Drag and Drop Editors
Drag and drop building platforms offer an effortless web design experience unmatched against anything else on our list. While two of the three, Weebly and Squarespace, allow some tweaking of their code, all of the platforms are made to appeal to those with very limited to no website design expertise.
All three utilize a drag and drop, WYSISYG (what you see is what you get) editor where you drag the design elements you want added into the site’s preview pane.
These services are further separated from all other design platforms thanks to the inclusion of website hosting as part of your access. No need to source a host for your website, since the platforms provide that for you.

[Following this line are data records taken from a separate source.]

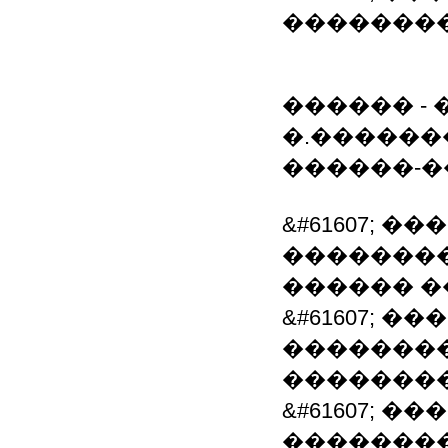
�������
������ - 
�.�����
������-
&#61607; 
�������
������ �
&#61607; 
��������
�������
&#61607; 
�������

Wix (multiple pricing tiers)
By far the most popular of the drag and drop editors, Wix’s main appeal, aside from its simplicity and free-form editing, is the number of templates it offers its users. With over 500 different themes to choose from, there is a starting point for pretty much any web designer.
From there you do have the freedom to place elements as you see fit within your specific template including images and galleries, and media such as videos or music players.
As with all of the drag and drop services the Wix support is incredibly stout and should you run into a problem it’s not long before you have a solution.
One more feature from Wix that may or may change web design in the future is their Wix ADI (Artificial Design Intelligence) tool. After answering questions about the type and style of website you want, Wix’s ADI produces a site tailor-made to your specifications. Though it has its limits (editing is minimal after the fact) it may very well be a significant step forward in web design and development.
Weebly (multiple pricing tiers)
The Weebly platform is not to the level of Wix or Squarespace in terms of volume of templates (Wix) or the level of design (Squarespace, more on that in a minute), but they make up for it with how easy their platform is to use.
In fact, of all the software, services, and platforms we list in this article, Weebly may be the easiest one to use. It indeed is a beginners platform, with an extremely easy to learn, but very rigid interface (that rigidity is partially what makes it so uncomplicated).
Although we don’t consider Weebly a prime service for achieving the best website design, it opens up its HTML and CSS code for template customization. This does lend itself to novice designers having an outlet to perfect necessary coding skills.
Squarespace (multiple pricing tiers)
Our final entry to our web design software list is the Squarespace platform. It’s an appropriate service to end on too, as it combines many elements from everything we’ve covered. As a whole, Squarespace gears itself towards well-designed and highly functional websites.
The themes offered, from an aesthetic standpoint, are the best of any provider. The interface and editing functions, while a bit more challenging to master than some other programs, are geared towards making your site look as good as possible without sacrificing functionality.
While it’s not a build from scratch program, or even the top overall platform in this segment (that goes to WordPress and Wix), from a web design standpoint, it has no peers.
From software to all in one building platforms to the helpful design services that fall somewhere in between, there are options for every project and every scenario.
Finding the right one is all about figuring out what your specific needs are and choosing the right option to fit those requirements. There is no wrong tool to use, but there is most certainly going to be one or two that are a better fit for your project.
The great thing about all of these options from software to the help services to the builders is that everyone allows your creative side to shine. No matter which one or which ones end up being the right solution for you, rest assured you can trust your creative instincts and design an amazing website.